One of the many concepts the book treats is the division of labor.  Smith, of course, related it to economic growth.  The division of labor implies the assignment of jobs to each person in a company or factory that best suit him.  We all have our proclivities, skills and abilities.  Smith's proposition was that each person's strengths get best utilized.  As the labor is divided into smaller parts each working person becomes more expert in his job, his efficiency would improve and his productivity would increase.

Smith realized that the possible downfall of division of labor was in people being stultified mentally, eventually getting bored and dissatisfied.  To him, for labor to be productive, it had to fulfill two goals:

1.  it had to "lead to the production of tangible objects," and
2.  it had to "create a surplus that could be reinvested into future production."

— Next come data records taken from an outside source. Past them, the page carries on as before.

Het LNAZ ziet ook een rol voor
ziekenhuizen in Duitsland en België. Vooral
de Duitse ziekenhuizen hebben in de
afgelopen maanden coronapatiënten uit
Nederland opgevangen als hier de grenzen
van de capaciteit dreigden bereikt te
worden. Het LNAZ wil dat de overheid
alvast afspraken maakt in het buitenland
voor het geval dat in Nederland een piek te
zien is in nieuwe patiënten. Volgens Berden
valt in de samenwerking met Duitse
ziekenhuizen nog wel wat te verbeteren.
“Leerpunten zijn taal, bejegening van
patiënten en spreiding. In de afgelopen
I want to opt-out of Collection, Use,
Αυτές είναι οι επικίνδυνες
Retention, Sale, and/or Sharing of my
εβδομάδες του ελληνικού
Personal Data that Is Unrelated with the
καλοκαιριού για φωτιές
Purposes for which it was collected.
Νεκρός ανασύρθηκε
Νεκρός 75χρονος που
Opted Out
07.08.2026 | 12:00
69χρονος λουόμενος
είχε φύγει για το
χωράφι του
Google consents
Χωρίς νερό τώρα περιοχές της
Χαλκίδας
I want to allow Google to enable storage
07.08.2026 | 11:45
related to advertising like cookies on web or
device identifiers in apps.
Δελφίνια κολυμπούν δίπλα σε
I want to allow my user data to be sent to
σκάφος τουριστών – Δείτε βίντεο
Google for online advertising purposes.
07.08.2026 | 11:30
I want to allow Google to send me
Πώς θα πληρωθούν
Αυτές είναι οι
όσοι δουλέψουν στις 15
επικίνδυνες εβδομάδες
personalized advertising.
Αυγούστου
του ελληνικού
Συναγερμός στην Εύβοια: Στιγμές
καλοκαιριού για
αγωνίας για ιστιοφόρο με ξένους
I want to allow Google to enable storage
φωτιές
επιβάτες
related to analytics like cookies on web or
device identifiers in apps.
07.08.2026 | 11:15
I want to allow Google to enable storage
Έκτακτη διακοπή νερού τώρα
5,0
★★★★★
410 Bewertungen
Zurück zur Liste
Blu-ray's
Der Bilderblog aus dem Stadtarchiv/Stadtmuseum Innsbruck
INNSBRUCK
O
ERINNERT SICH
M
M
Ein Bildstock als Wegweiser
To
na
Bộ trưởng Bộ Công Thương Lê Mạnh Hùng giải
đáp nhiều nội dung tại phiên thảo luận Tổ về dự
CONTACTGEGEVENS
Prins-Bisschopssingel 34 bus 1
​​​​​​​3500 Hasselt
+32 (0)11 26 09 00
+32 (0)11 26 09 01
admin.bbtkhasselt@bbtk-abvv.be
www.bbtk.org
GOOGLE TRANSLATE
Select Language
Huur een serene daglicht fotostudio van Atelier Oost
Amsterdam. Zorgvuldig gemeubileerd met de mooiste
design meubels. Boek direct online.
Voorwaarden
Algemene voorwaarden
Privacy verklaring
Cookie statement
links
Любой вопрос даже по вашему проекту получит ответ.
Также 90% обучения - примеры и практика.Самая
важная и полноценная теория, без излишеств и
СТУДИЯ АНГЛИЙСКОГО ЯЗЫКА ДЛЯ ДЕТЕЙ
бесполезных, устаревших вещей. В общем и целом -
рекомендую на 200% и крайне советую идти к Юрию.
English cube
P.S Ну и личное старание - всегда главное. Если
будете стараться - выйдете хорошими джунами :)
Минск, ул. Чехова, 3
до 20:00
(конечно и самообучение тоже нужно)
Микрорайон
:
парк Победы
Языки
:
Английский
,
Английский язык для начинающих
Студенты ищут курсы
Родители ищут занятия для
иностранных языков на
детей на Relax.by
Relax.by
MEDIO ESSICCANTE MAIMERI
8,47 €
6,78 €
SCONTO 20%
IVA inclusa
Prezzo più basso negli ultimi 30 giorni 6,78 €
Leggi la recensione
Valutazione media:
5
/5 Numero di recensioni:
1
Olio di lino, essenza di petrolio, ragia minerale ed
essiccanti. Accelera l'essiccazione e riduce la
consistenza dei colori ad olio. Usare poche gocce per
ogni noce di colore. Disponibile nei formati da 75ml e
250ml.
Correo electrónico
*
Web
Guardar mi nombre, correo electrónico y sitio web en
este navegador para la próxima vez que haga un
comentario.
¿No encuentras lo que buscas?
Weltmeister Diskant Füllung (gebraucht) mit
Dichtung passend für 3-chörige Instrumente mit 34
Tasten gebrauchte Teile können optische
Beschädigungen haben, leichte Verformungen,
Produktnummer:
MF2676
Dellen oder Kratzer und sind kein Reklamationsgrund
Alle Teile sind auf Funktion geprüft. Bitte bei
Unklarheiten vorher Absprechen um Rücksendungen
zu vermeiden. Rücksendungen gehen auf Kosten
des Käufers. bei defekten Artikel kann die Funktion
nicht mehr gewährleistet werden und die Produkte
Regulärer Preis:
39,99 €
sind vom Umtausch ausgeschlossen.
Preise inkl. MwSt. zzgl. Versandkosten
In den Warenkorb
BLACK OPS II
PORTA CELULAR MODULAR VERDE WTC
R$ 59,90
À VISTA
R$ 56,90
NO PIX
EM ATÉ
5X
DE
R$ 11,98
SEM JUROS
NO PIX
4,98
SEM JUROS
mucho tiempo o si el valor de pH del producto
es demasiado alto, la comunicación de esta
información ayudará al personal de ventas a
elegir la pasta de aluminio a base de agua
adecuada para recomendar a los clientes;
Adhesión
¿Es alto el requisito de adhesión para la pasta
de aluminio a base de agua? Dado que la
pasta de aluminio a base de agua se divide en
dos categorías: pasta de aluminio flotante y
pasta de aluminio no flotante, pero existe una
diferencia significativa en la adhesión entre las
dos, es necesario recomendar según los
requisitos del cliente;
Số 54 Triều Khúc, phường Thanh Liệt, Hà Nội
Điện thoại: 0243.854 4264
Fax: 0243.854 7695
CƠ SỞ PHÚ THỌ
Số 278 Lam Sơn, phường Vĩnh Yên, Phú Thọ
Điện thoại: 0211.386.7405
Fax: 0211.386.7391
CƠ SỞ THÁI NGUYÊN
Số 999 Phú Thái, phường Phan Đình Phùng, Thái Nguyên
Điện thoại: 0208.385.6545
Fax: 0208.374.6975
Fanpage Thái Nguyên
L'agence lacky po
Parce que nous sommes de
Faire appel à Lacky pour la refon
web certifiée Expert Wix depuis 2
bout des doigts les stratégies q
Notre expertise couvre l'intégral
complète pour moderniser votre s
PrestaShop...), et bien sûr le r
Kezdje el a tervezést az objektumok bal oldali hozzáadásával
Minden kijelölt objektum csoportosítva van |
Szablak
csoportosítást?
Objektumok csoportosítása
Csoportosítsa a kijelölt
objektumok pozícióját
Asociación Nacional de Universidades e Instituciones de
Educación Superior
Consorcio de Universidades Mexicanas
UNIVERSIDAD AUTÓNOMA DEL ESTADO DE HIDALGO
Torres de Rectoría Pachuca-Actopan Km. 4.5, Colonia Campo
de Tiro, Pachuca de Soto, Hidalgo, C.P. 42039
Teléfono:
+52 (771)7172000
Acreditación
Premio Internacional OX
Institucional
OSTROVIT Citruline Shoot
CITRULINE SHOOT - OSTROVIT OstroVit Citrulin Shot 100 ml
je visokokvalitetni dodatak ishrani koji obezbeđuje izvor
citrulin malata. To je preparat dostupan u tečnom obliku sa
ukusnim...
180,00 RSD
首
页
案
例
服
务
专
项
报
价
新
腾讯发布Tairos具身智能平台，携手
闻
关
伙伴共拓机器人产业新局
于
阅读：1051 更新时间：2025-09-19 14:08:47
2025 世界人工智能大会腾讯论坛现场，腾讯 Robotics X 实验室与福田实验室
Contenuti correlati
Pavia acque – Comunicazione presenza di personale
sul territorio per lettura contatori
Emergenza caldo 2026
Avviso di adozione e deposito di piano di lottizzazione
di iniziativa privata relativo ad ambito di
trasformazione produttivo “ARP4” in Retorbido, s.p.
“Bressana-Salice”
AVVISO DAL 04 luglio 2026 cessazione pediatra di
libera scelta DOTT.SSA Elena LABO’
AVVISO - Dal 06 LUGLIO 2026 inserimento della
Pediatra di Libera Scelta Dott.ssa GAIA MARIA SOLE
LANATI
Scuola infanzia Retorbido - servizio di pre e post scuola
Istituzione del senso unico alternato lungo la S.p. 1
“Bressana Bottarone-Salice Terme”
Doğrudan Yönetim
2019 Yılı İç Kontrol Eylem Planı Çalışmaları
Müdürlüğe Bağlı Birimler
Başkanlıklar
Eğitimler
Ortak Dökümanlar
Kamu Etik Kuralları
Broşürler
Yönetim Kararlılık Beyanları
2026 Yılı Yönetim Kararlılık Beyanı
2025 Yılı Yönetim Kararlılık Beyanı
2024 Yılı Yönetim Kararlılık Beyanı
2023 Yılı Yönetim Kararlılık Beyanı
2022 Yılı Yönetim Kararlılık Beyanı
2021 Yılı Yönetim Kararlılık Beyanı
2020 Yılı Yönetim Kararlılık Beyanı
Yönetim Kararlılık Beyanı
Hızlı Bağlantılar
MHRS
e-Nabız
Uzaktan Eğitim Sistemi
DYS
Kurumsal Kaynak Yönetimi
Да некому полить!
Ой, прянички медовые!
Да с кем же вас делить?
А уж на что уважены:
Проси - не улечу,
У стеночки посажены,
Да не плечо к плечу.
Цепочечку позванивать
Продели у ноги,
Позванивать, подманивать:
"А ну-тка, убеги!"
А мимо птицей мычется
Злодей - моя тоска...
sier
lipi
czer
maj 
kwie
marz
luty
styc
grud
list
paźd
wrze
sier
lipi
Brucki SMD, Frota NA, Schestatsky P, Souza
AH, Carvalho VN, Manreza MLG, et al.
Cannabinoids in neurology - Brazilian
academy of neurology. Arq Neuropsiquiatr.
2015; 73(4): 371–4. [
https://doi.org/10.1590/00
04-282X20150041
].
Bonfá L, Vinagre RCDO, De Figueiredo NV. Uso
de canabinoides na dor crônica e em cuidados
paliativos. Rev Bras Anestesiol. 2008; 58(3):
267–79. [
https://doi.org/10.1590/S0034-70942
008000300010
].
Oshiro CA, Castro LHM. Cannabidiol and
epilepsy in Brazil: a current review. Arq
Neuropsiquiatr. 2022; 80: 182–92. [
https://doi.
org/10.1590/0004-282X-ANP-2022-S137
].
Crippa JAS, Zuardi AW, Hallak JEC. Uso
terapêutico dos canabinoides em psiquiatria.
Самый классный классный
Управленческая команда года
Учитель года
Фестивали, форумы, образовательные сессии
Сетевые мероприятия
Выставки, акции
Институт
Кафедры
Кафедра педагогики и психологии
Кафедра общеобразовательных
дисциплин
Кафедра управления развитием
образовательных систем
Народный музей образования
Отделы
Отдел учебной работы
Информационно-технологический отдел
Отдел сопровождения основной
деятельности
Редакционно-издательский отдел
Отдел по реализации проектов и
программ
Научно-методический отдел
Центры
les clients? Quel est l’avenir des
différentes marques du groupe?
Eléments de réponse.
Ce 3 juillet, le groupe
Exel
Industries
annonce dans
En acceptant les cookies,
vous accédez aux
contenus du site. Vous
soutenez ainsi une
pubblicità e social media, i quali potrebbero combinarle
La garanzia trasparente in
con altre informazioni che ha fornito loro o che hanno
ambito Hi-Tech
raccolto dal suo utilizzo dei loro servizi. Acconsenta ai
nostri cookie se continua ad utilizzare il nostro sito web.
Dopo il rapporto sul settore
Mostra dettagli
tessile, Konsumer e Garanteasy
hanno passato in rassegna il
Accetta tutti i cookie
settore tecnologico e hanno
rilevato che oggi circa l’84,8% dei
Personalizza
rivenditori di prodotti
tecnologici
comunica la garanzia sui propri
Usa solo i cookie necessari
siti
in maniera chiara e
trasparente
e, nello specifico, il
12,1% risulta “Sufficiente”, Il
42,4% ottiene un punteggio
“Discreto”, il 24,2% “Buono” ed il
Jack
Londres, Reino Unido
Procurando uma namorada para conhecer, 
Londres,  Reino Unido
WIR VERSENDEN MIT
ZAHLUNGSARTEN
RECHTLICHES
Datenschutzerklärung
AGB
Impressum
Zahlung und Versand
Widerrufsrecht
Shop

His thinking was employed by businesses, however, and factories in the Victorian Era of Europe grew in size and productivity, and they propelled economic growth.  Standards of living improved generally.

Apparently everyone in the Khan army enjoyed his contribution.  Although no new surplus was created, there were tangible rewards to the ransacking, but only for the Mongols!  Conquering comes with built-in benefits.  But only for the conquerors.  For everyone else we are talking about the broken window fallacy.

Genghis Khan was obviously not entirely on board with the division of labor concept, thinking that some jobs should not be delegated out or divided into smaller parts.  A National Geographic study on DNA determined in 2003 that some 8% of the 4 billion Asians share the Genghis Khan y chromosome.  It was determined that he has some 16 million male descendants!  If his army was divided up into everyone's most important contribution, that y chromosome progeny is quite an individual contribution!